My body was in full command, feeling things and doing things that I’d never known it to do. In the hours that followed, I started to understand conversations that I’d been a part of during high school. When other girls in my class and I would have “girl talk,” they’d go on about how difficult it was for them to say no to their boyfriends. I had often judged them for not resisting the temptations of sexual activity. Suddenly, I had a new and enlightened understanding. In the early hours of that morning, I felt whole.
Brenda left my house around three o’clock in the morning. I fell asleep for a few hours. There was a beautiful antique mahogany wardrobe in my bedroom that belonged to Laura-Grace’s mom. It had shelves and drawers and a place to hang clothes. There was also a long, vertical door with a full-length dressing mirror, and when I awakened every morning and opened my eyes, the first thing I would see was the reflection of my face in that mirror. The morning after Brenda, when I realized that I had, indeed, been with a girl, I stared at myself in that beveled antique mirror. I wondered if this was a first for that hundred-year-old mirror. Was this the first time that a young girl of nineteen had ever stared helplessly into it the morning after having been consumed by passion for another girl?
I cried until it was time to get up. I showered, made my lunch, and drove myself to work. I usually listened to the radio during the thirty-minute commute to the park. My car had only an AM radio, and that was just fine with me because the station that I listened to—650 WSM-AM—was the home of the Grand Ole Opry. I didn’t even think to turn it on that morning. Instead I replayed a lot of what had happened the night before. Blood rushed to my face; my heart began to pound. I was certain that I smelled her perfume.

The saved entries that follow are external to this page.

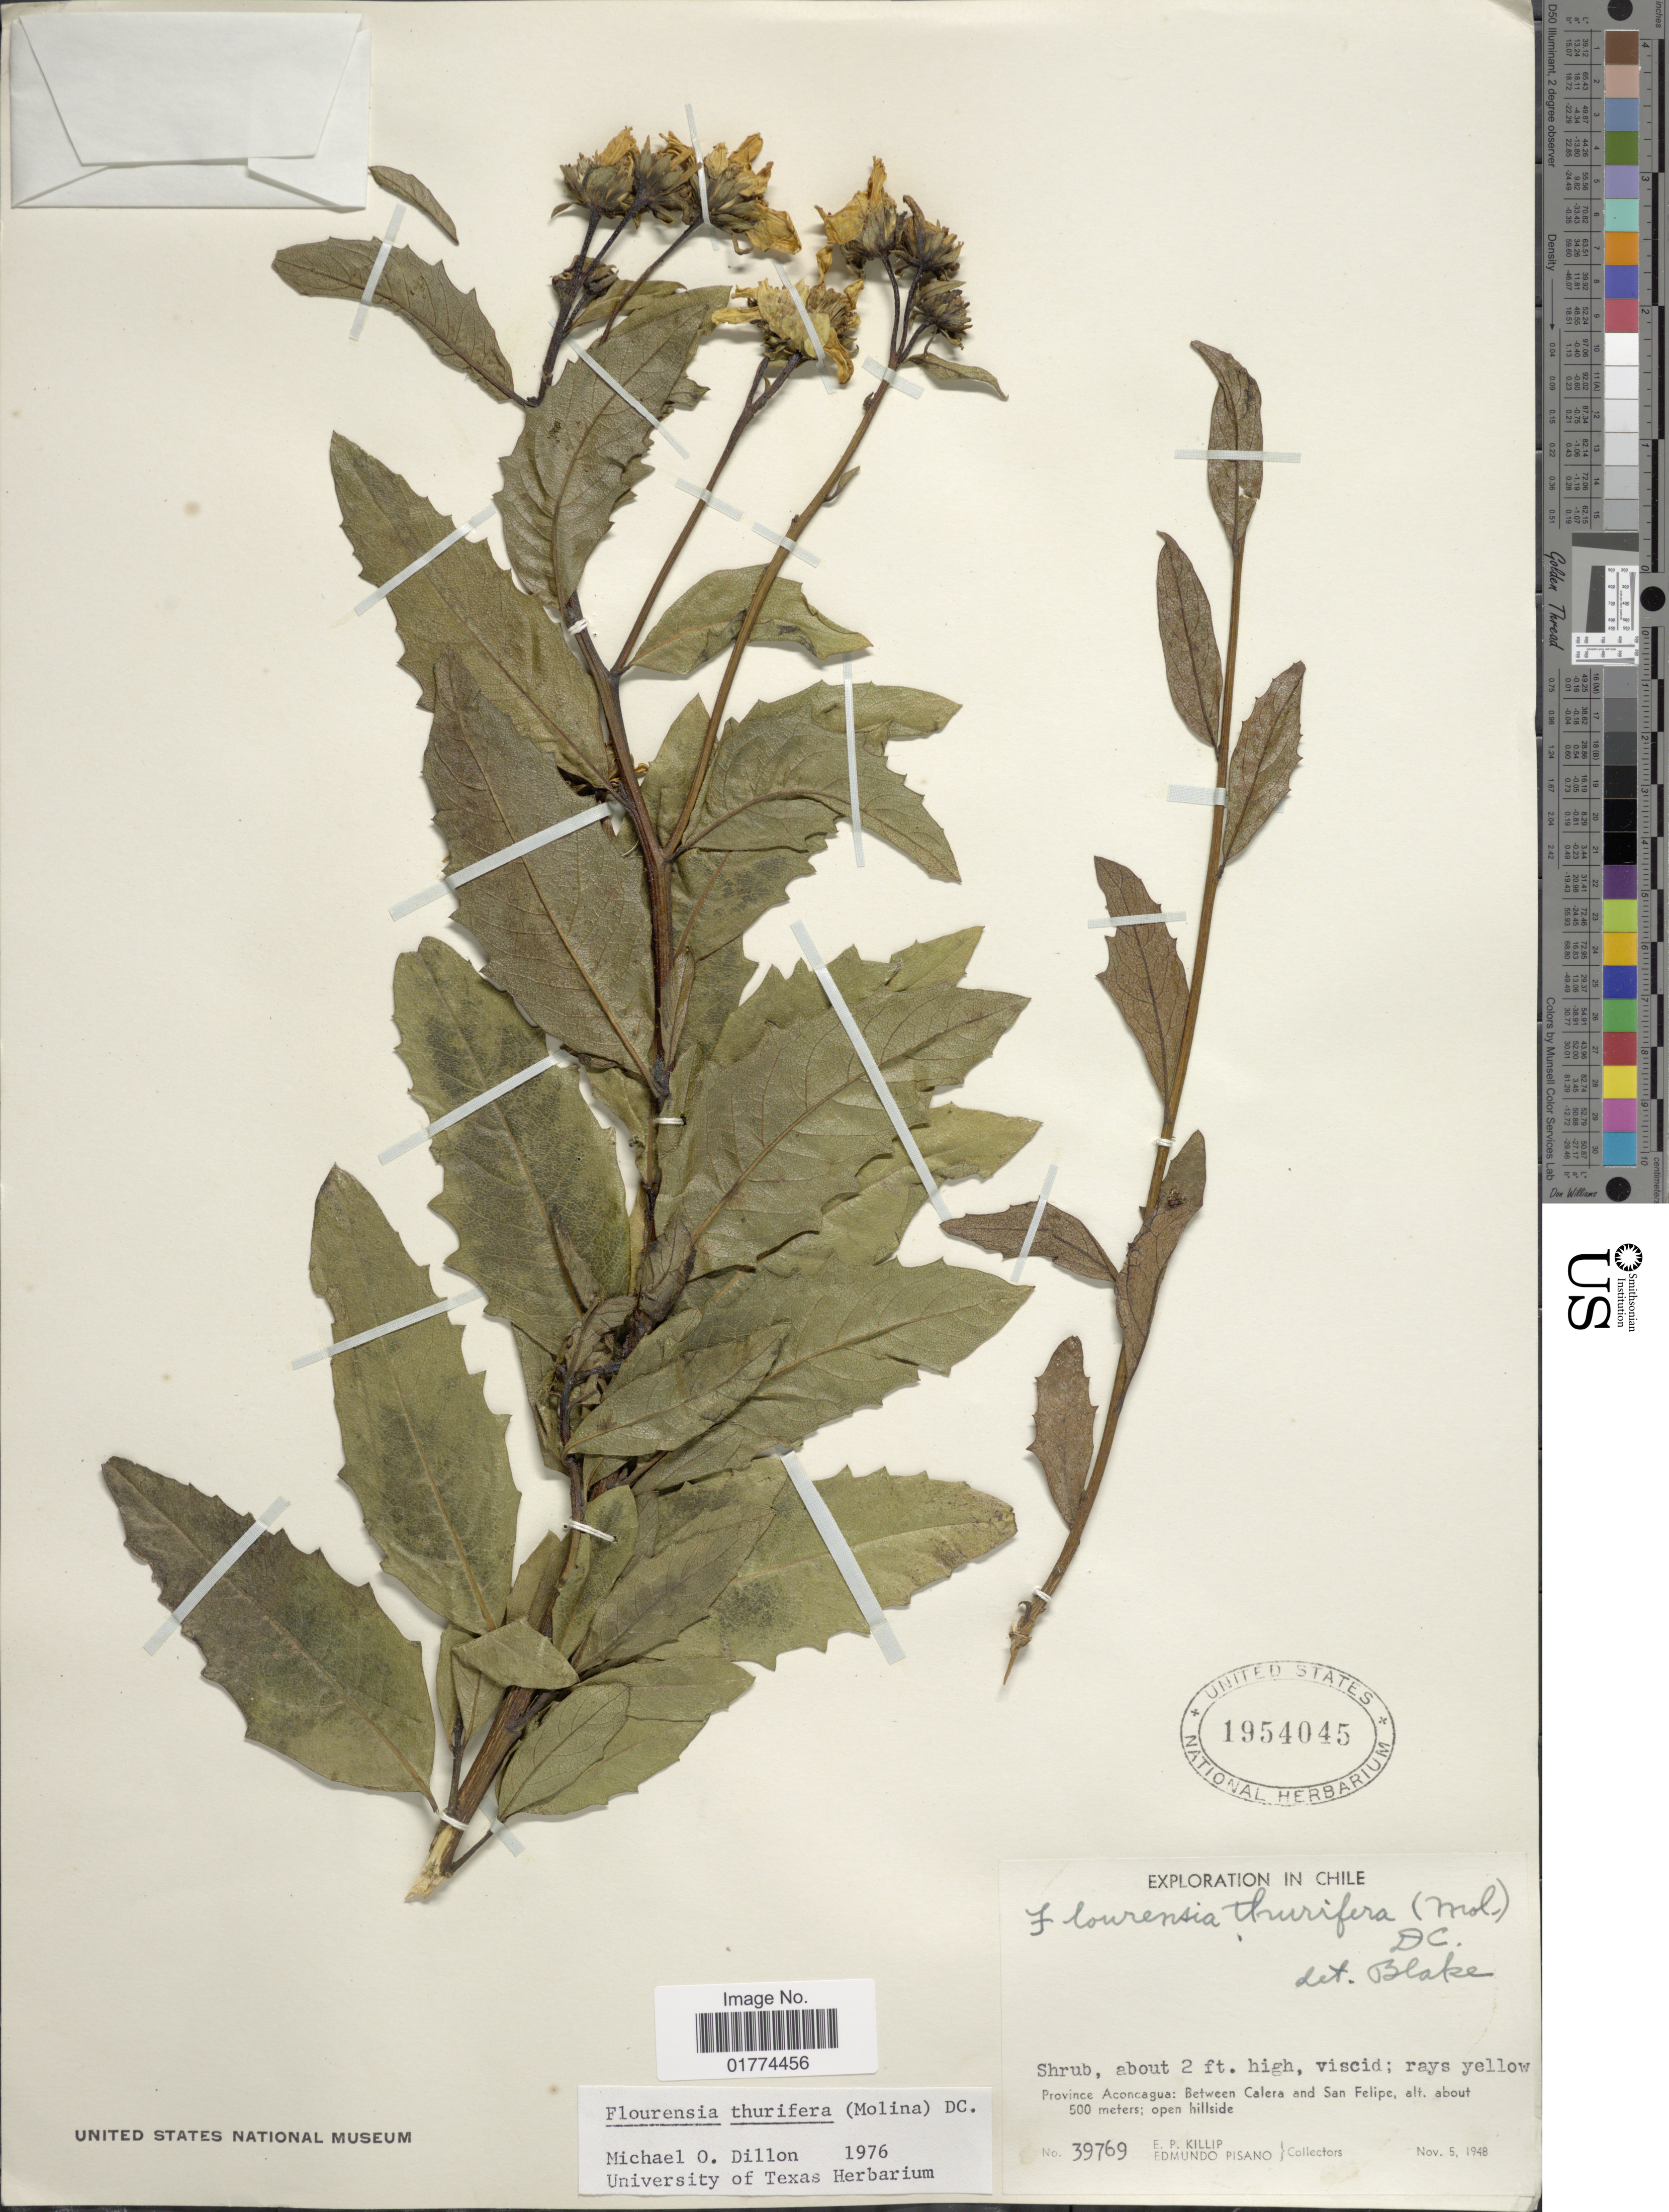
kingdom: Plantae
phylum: Tracheophyta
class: Magnoliopsida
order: Asterales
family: Asteraceae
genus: Flourensia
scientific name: Flourensia thurifera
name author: (Molina) DC.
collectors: E. P. Killip & E. Pisano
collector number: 39769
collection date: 1948-11-05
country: Chile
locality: Province Aconcagua: Between Calera and San Felipe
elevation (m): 500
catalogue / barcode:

I took pride in being punctual, but I was late that day. My stage manager forgave me with a wink because it was the last day of the season. Many cast members had brought cameras, and there were continual flashes of light in the dressing rooms and backstage, followed by cheers and hugs. It was a festive occasion, and although we did have four shows to sold-out crowds to perform, the shows seemed to take a backseat to the emotions of the day.
I held it together until after the first show. I was resetting my costumes in the backstage area when I started to cry. The costume station next to mine belonged to Ray Kinman. He saw that I’d suddenly erupted with tears and grabbed me to hug and console me. “Shhhh, don’t cry, don’t cry,” he said. He reassured me that this wouldn’t be the end of all of us being friends and that he was confident that we’d both be back for Red Cast, which would be starting up again in the spring.
How was he to know that I was crying because my world had changed in the past twelve hours? How could he even imagine that I was scared and upset because I’d been sexual with a girl? I was crying because I was ashamed of the things I’d said to him about homosexuality. I cried so much into his shoulder that I messed up my eye makeup, most of which remained on his shirt. He gave me a kiss on the forehead and quipped in his best Southern diva voice, “Child, go fix yourself. You’re a mess!”